Six weeks into the new year and there are 484 single family homes for sale and 42 of them are either short sales or foreclosures - and they’re running neck n’ neck -
21 short sales/21 foreclosures – which makes distress sales a grand total of 8.7% of the total homes for sale in the Tucson Foothills market. Nothing to sneeze at, but nothing to get terribly alarmed about either. Unless of course you are one of them.
31 are priced from $0 to $599,999 (31 of 268 total for sale = 11.5%)
7 from $600,000 to $999,999 (7 of 124 total for sale = 5.6%)
4 from $1,000,000 & up (4 of 92 total for sale = 4.3%)
The % of distress sales is up slightly in the lower and middle price ranges and down a tad in the upper range, that’s vs. last month - slim pickins in short sales and foreclosures in the Tucson Foothills
And the average/median list price of this group is $545,730/$393,600 -
up more than a tad from last months tally.
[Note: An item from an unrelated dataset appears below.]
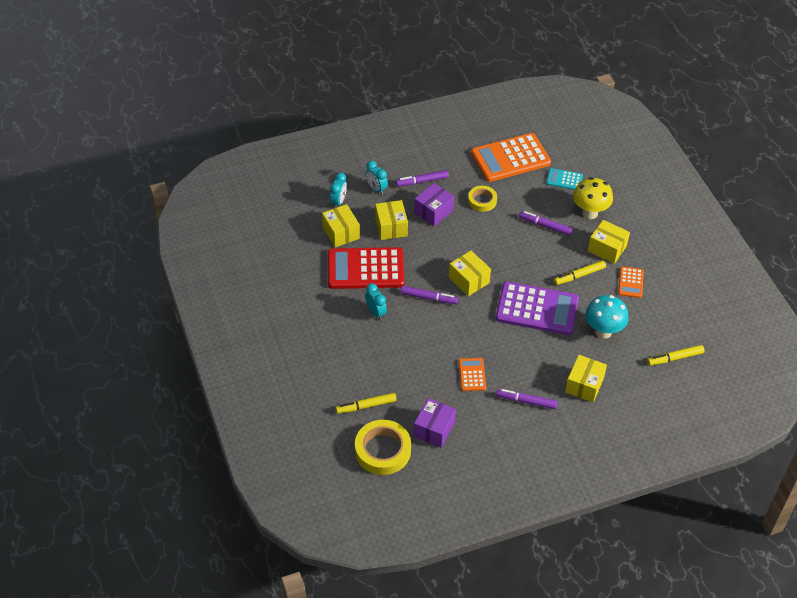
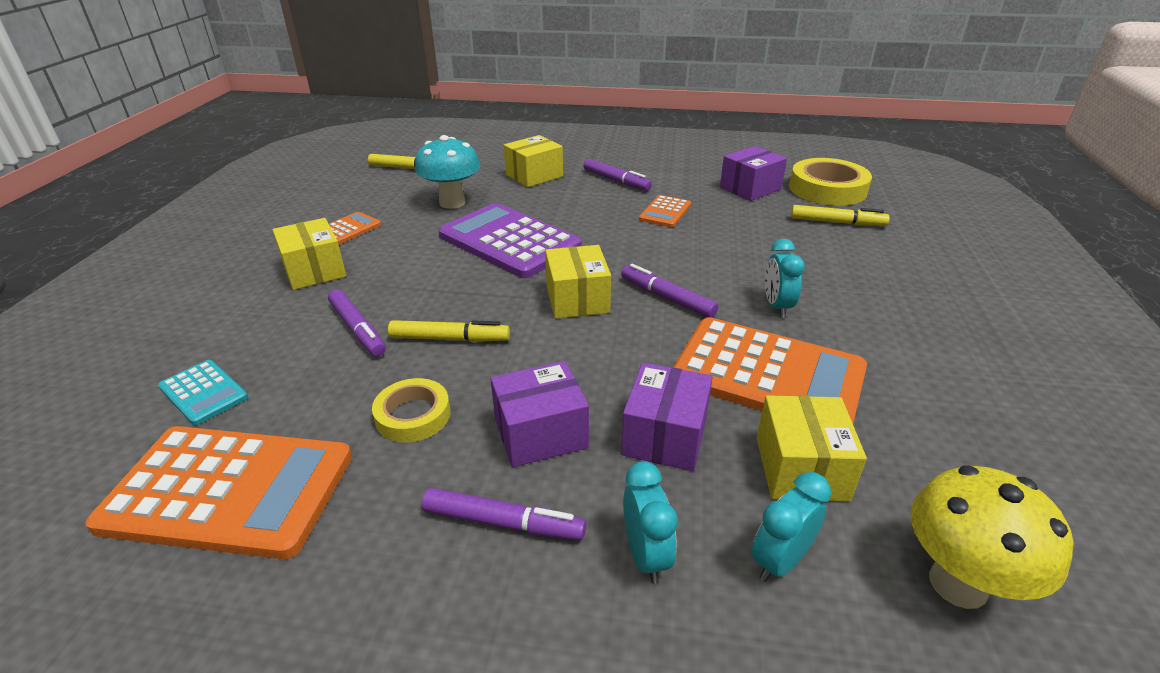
camera: 150 degrees left, 15 degrees down
red calculator [328,247,404,289] -> orange calculator [673,317,867,423]
yellow box [375,200,408,240] -> purple box [621,363,713,471]
yellow marker [554,260,606,285] -> yellow marker moved to [388,320,510,342]
yellow mushroom [573,177,613,219] -> yellow mushroom moved to [911,465,1074,609]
So we’re seeing, for the moment anyway, a higher grade or at least a higher priced crop of distress sales. But we’re also seeing approximately the same number of distress sales that we’ve seen since I started keeping track of them about 18 months ago.
And despite all the talk and reports of its existence, we’ve yet to see that deluge of shadow inventory darken our skies. The reason that was usually given for lenders not releasing the shadow inventory was because they didn’t want to overwhelm the markets and put a further drag on prices. OK fine, but from the beginning foreclosures have been a relatively small piece of our market. And other than inching up somewhat in price, I still don’t see any evidence of that changing.